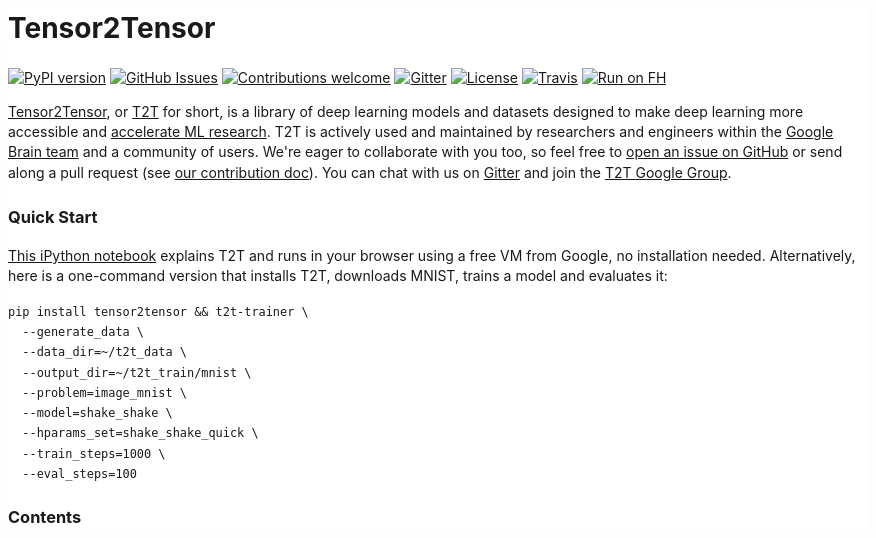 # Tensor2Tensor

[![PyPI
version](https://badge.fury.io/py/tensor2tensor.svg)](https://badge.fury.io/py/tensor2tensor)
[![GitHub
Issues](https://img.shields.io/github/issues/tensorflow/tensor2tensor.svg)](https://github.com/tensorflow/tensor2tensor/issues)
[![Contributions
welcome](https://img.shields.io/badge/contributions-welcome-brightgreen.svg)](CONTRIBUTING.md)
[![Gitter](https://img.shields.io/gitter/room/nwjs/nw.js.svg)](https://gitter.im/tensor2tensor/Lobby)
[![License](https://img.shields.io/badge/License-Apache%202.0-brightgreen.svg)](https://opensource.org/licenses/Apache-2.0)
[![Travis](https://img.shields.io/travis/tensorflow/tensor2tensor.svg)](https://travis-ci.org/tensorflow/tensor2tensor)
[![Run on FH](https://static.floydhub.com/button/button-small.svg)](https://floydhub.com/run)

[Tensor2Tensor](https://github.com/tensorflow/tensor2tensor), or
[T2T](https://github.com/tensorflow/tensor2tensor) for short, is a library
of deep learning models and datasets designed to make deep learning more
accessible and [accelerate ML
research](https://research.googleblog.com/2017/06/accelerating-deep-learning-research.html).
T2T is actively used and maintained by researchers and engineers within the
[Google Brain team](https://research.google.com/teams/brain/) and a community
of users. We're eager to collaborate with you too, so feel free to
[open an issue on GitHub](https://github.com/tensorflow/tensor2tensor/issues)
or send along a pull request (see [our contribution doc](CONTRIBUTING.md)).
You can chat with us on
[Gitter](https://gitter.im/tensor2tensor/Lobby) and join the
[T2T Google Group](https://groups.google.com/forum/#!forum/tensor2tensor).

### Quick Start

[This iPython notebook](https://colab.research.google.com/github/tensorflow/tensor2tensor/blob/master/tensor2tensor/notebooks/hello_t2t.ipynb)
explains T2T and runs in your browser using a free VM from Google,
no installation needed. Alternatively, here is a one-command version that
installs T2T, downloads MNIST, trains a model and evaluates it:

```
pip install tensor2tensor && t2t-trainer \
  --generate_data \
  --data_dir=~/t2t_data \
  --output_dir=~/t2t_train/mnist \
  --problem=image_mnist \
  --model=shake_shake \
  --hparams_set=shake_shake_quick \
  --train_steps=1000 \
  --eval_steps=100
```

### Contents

● ● ●

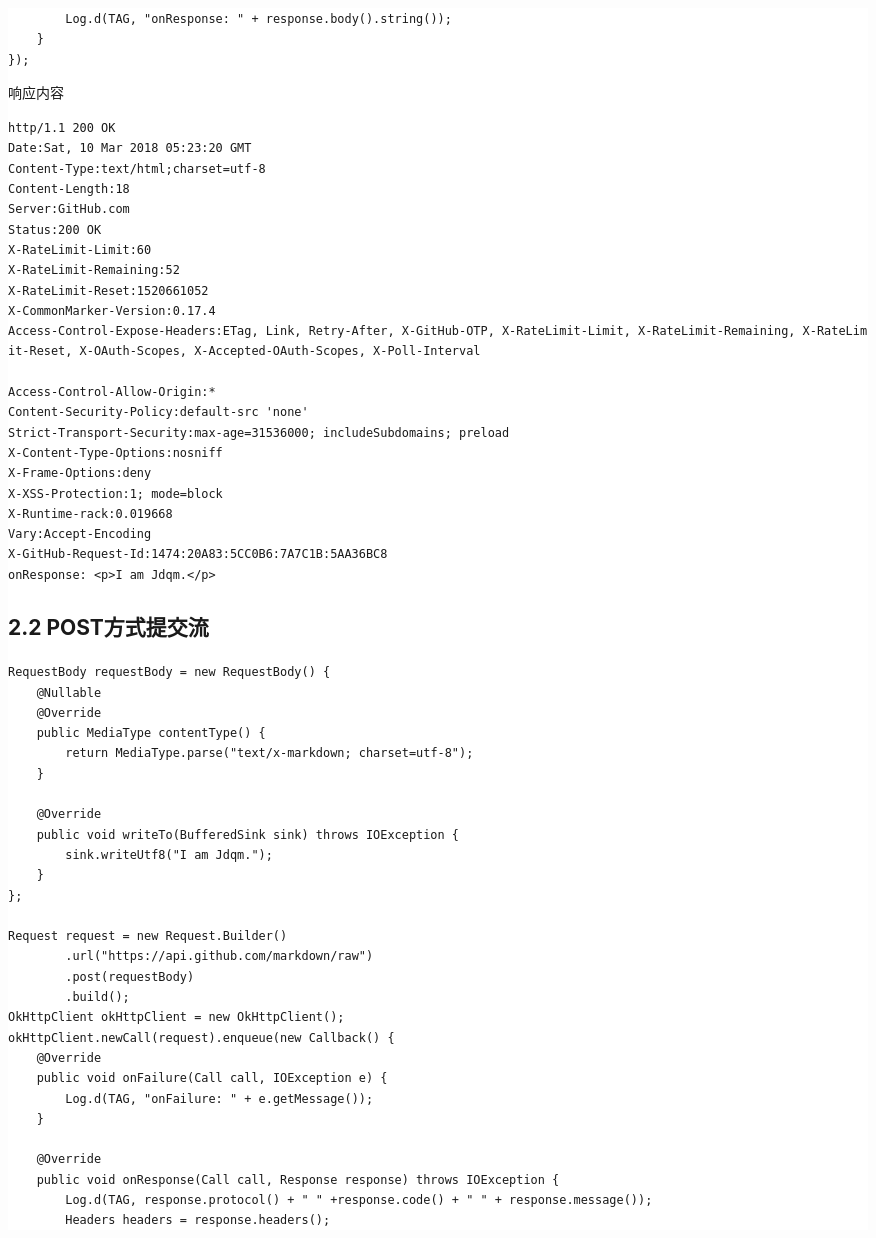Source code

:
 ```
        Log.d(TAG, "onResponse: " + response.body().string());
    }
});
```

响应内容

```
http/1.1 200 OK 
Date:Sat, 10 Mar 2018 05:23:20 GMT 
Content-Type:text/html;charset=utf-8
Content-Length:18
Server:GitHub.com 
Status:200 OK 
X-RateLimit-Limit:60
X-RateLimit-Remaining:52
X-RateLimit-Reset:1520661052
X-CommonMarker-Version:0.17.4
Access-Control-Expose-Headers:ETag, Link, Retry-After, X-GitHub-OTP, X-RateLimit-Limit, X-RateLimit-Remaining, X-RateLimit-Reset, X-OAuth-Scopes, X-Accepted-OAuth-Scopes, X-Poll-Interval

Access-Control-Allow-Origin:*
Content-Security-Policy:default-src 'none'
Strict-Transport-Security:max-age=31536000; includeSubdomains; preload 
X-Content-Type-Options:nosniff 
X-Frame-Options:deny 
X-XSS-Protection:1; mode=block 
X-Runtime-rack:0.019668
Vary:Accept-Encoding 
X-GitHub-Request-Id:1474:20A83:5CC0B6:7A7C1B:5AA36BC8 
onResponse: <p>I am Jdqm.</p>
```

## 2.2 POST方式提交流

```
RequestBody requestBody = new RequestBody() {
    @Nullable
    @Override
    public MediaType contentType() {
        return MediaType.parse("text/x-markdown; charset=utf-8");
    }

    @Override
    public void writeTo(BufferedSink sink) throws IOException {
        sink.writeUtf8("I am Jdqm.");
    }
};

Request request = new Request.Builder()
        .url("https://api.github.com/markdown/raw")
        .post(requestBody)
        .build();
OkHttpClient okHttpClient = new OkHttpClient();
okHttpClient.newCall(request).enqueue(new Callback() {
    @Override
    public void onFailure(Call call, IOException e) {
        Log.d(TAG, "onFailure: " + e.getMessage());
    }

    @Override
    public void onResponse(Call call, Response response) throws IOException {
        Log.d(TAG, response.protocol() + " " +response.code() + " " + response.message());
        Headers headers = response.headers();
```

● ● ●

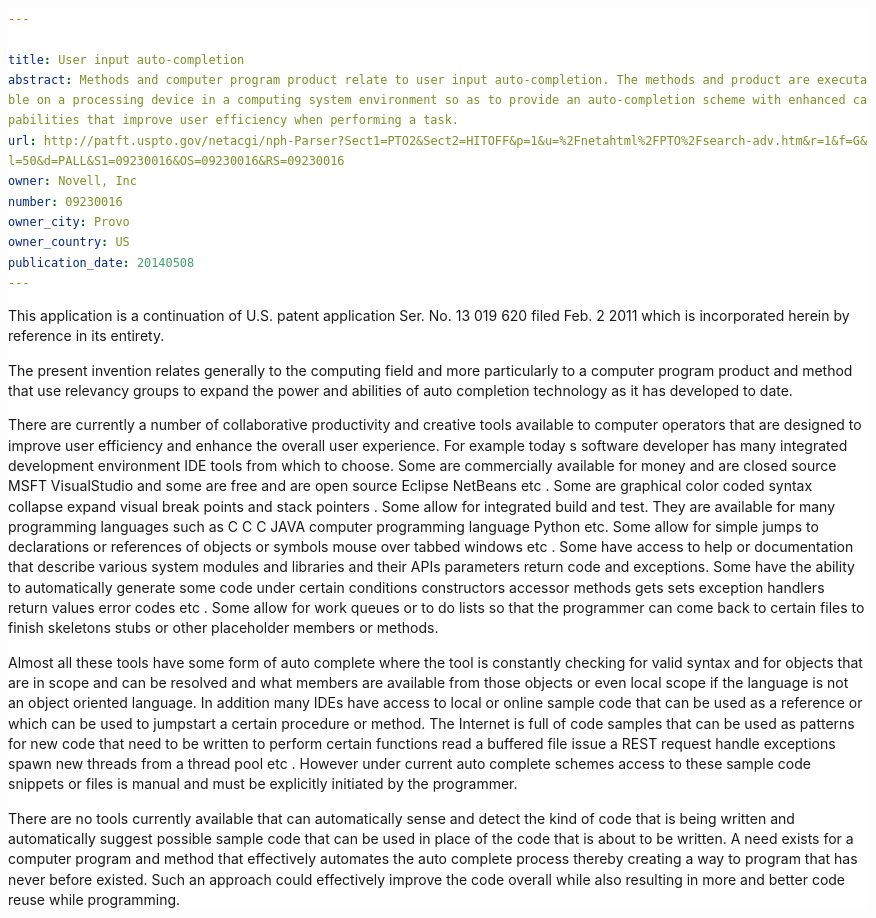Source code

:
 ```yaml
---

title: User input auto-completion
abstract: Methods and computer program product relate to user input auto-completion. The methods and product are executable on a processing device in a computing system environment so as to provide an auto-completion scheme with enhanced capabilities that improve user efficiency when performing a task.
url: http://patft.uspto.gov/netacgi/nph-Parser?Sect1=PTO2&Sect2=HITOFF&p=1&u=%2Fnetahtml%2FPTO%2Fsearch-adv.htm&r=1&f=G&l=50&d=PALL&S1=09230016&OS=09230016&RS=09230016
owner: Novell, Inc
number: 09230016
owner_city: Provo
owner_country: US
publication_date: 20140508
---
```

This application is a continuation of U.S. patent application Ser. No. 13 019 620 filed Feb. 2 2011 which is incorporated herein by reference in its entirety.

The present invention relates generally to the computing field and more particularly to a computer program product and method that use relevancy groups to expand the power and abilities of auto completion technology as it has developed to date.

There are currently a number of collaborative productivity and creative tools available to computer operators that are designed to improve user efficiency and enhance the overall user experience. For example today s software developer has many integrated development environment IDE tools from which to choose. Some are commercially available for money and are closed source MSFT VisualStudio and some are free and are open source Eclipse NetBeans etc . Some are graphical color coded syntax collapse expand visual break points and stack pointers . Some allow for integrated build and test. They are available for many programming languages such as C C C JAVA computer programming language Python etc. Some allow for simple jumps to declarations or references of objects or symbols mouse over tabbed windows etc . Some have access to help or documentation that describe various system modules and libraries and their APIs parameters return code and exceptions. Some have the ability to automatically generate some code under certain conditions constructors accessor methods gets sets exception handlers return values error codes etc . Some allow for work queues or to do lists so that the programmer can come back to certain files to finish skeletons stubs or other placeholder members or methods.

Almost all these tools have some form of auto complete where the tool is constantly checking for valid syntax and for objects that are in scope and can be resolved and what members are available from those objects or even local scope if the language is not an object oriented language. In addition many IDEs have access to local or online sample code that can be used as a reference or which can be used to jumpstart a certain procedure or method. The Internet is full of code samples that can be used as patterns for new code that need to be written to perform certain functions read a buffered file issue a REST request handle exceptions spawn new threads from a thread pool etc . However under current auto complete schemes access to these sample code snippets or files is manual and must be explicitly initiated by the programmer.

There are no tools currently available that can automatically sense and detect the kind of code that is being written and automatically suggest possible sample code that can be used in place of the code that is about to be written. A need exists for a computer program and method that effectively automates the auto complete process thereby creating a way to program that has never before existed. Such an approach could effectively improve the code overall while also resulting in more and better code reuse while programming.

● ● ●

Copy out all lines of the listing above that include "Reset".

Answer area:
X-RateLimit-Reset:1520661052
Access-Control-Expose-Headers:ETag, Link, Retry-After, X-GitHub-OTP, X-RateLimit-Limit, X-RateLimit-Remaining, X-RateLimit-Reset, X-OAuth-Scopes, X-Accepted-OAuth-Scopes, X-Poll-Interval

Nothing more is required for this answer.